Маниакально-депрессивный синдром.
Отныне она по-настоящему одна. Ана умерла, Глэдис сбежала, тетя Грейс, которая постоянно переезжает, часто находится в плену алкоголя или других проблем, Джимми Дагерти уже снова женился. Мэрилин надо срочно найти себе другую «семью».
Весной 1948 года дебютантка в плотно облегающем коротеньком платье и на высоченных каблуках явилась к преподавателю актерского мастерства со студии «Коламбия Пикчерз». Трудно представить себе большие противоположности, чем Наташа Лайтесс и Мэрилин Монро. С одной стороны — вдова-австриячка, аскетическая брюнетка, начитанная, изъеденная знанием и печалью, худая и бледная, с другой — пышная и свежая блондиночка, невежественная, манерная заика, глаза которой наполнились слезами признательности, отчаяния и любви. Первой сорок четыре года, за ее спиной большой опыт страданий, дом, набитый книгами, и пятилетняя дочка, которую она воспитывает одна. Она уже давно не играла, она некрасивая и строгая, у нее орлиный профиль и всегда темная одежда.

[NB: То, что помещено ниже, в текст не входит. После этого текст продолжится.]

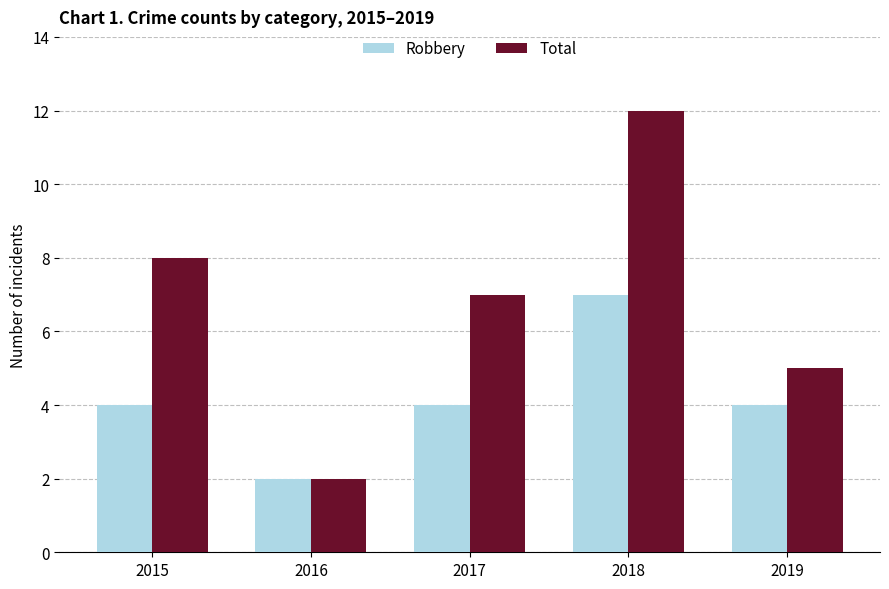

List the labels in order of Total value, largest first.

2018, 2015, 2017, 2019, 2016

Ее суровое присутствие на киностудиях, где полно легкомысленных и сексуальных девушек, где попираются нравственные устои и процветают подкуп и кумовство, похоже на присутствие дуэньи в клубе барабанщиц. Она здесь так же неуместна, как и необходима, окружена таинственностью и уважением. Наташа Лайтесс конечно же воспользовалась дружбой кого-то высокопоставленного, чтобы получить это место, о котором только что прибывшая из Европы эмигрантка не могла и мечтать и которое спасло ей жизнь. С тех пор она вершила закон в «Коламбии Пикчерз». Ее мнение было важно, начинающие актрисы стремились заручиться ее поддержкой. А Мэрилин в июне исполнится двадцать два. Совершенно не уверенная в себе, она держится до крайности нарочито («Ничто в ней не было естественным», — скажет потом Лайтесс), носит возмутительно облегающие или декольтированные платья, заикается, как только начинает дрожать, и дрожит, как только начинает заикаться, она ни разу не слышала о Шекспире, не знает ровным счетом ничего. И просит любви. Днем и ночью.